> Problem to work on
Starting at the first line of the items and ending with the line that contains "Como os designers vão saber o que eu quero?", express each line as a string in a JSON list, one string per line, omitting blank lines.

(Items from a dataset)
%%

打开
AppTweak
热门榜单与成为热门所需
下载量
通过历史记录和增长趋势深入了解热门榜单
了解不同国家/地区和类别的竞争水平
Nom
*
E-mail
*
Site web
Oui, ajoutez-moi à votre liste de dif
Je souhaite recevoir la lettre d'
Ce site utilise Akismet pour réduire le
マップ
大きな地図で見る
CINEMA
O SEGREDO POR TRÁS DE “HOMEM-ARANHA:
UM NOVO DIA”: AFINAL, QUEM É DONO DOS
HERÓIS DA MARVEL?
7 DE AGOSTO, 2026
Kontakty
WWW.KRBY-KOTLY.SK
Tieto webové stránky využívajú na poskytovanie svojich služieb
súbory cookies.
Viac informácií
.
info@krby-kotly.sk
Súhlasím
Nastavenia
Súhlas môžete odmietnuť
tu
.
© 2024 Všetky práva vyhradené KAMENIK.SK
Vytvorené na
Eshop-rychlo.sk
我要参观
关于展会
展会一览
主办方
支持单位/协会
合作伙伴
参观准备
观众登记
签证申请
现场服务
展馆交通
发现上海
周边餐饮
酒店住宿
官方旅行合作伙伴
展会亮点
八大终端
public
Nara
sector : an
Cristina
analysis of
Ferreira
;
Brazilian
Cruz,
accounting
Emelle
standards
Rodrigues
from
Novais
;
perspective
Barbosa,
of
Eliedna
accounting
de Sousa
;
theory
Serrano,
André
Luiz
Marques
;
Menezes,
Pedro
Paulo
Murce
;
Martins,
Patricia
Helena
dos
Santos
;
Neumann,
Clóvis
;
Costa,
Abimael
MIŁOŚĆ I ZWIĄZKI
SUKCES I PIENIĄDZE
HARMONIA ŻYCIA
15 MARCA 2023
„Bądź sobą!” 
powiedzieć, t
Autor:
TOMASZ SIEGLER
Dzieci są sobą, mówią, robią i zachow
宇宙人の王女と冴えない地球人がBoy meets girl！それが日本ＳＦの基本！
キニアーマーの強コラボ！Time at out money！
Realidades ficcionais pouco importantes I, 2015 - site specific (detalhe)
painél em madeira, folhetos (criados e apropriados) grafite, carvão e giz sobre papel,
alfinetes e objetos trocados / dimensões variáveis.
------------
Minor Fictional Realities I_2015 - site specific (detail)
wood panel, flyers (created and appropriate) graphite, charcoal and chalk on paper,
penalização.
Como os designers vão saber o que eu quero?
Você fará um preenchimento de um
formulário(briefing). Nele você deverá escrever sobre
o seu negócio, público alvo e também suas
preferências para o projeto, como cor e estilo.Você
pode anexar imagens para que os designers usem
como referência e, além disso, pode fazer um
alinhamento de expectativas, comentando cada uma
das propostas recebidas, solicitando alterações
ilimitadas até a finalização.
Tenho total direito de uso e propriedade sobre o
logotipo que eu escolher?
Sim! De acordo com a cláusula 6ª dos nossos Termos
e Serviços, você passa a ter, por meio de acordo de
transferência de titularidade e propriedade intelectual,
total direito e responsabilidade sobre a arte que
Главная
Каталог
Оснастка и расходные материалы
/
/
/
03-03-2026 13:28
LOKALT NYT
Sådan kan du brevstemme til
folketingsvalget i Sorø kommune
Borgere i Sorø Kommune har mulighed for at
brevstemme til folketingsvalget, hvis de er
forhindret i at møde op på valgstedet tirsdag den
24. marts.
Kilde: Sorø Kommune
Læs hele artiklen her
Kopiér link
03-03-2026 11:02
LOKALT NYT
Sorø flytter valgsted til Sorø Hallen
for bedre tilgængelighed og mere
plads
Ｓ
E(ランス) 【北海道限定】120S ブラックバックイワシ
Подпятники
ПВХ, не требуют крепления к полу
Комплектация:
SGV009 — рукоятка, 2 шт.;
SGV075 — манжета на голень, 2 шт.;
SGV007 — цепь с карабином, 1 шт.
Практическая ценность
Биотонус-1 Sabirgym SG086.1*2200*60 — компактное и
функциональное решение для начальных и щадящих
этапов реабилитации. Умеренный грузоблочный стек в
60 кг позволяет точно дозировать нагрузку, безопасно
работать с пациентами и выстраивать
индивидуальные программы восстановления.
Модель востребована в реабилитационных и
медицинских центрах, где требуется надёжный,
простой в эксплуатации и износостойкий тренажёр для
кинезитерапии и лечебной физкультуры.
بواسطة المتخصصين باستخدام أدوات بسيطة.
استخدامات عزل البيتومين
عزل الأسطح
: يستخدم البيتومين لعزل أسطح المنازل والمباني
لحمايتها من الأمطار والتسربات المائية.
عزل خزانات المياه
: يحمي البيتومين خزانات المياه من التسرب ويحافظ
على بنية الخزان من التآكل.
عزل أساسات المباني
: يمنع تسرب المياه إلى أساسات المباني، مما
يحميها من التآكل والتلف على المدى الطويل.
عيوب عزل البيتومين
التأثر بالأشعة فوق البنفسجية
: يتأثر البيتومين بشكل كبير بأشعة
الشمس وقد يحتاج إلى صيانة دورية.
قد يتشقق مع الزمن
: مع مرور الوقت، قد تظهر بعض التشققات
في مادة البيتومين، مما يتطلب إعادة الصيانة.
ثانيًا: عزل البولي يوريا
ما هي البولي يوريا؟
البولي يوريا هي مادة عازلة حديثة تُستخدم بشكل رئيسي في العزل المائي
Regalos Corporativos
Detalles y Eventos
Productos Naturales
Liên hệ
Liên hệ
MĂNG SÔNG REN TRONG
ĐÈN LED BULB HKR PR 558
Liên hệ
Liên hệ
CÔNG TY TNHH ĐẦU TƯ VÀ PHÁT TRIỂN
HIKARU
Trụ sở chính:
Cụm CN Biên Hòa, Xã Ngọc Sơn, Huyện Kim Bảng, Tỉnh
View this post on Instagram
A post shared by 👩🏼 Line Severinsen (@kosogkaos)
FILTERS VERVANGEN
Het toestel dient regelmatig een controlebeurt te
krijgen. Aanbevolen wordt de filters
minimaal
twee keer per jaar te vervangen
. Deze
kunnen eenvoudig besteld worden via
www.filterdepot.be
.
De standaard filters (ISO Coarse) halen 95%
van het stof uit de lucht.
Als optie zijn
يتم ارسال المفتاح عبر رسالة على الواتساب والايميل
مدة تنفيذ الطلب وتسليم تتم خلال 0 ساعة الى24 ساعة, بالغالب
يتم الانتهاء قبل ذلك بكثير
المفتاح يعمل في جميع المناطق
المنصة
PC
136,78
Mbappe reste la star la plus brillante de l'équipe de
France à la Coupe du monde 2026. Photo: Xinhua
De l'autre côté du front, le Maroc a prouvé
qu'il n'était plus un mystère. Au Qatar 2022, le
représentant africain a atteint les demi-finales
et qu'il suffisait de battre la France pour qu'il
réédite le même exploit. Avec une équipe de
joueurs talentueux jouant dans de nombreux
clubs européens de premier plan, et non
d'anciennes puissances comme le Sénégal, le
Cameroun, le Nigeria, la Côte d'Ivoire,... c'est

%%

> Result of the exercise
[
  "打开",
  "AppTweak",
  "热门榜单与成为热门所需",
  "下载量",
  "通过历史记录和增长趋势深入了解热门榜单",
  "了解不同国家/地区和类别的竞争水平",
  "Nom",
  "*",
  "E-mail",
  "*",
  "Site web",
  "Oui, ajoutez-moi à votre liste de dif",
  "Je souhaite recevoir la lettre d'",
  "Ce site utilise Akismet pour réduire le",
  "マップ",
  "大きな地図で見る",
  "CINEMA",
  "O SEGREDO POR TRÁS DE “HOMEM-ARANHA:",
  "UM NOVO DIA”: AFINAL, QUEM É DONO DOS",
  "HERÓIS DA MARVEL?",
  "7 DE AGOSTO, 2026",
  "Kontakty",
  "WWW.KRBY-KOTLY.SK",
  "Tieto webové stránky využívajú na poskytovanie svojich služieb",
  "súbory cookies.",
  "Viac informácií",
  ".",
  "info@krby-kotly.sk",
  "Súhlasím",
  "Nastavenia",
  "Súhlas môžete odmietnuť",
  "tu",
  ".",
  "© 2024 Všetky práva vyhradené KAMENIK.SK",
  "Vytvorené na",
  "Eshop-rychlo.sk",
  "我要参观",
  "关于展会",
  "展会一览",
  "主办方",
  "支持单位/协会",
  "合作伙伴",
  "参观准备",
  "观众登记",
  "签证申请",
  "现场服务",
  "展馆交通",
  "发现上海",
  "周边餐饮",
  "酒店住宿",
  "官方旅行合作伙伴",
  "展会亮点",
  "八大终端",
  "public",
  "Nara",
  "sector : an",
  "Cristina",
  "analysis of",
  "Ferreira",
  ";",
  "Brazilian",
  "Cruz,",
  "accounting",
  "Emelle",
  "standards",
  "Rodrigues",
  "from",
  "Novais",
  ";",
  "perspective",
  "Barbosa,",
  "of",
  "Eliedna",
  "accounting",
  "de Sousa",
  ";",
  "theory",
  "Serrano,",
  "André",
  "Luiz",
  "Marques",
  ";",
  "Menezes,",
  "Pedro",
  "Paulo",
  "Murce",
  ";",
  "Martins,",
  "Patricia",
  "Helena",
  "dos",
  "Santos",
  ";",
  "Neumann,",
  "Clóvis",
  ";",
  "Costa,",
  "Abimael",
  "MIŁOŚĆ I ZWIĄZKI",
  "SUKCES I PIENIĄDZE",
  "HARMONIA ŻYCIA",
  "15 MARCA 2023",
  "„Bądź sobą!” ",
  "powiedzieć, t",
  "Autor:",
  "TOMASZ SIEGLER",
  "Dzieci są sobą, mówią, robią i zachow",
  "宇宙人の王女と冴えない地球人がBoy meets girl！それが日本ＳＦの基本！",
  "キニアーマーの強コラボ！Time at out money！",
  "Realidades ficcionais pouco importantes I, 2015 - site specific (detalhe)",
  "painél em madeira, folhetos (criados e apropriados) grafite, carvão e giz sobre papel,",
  "alfinetes e objetos trocados / dimensões variáveis.",
  "------------",
  "Minor Fictional Realities I_2015 - site specific (detail)",
  "wood panel, flyers (created and appropriate) graphite, charcoal and chalk on paper,",
  "penalização.",
  "Como os designers vão saber o que eu quero?"
]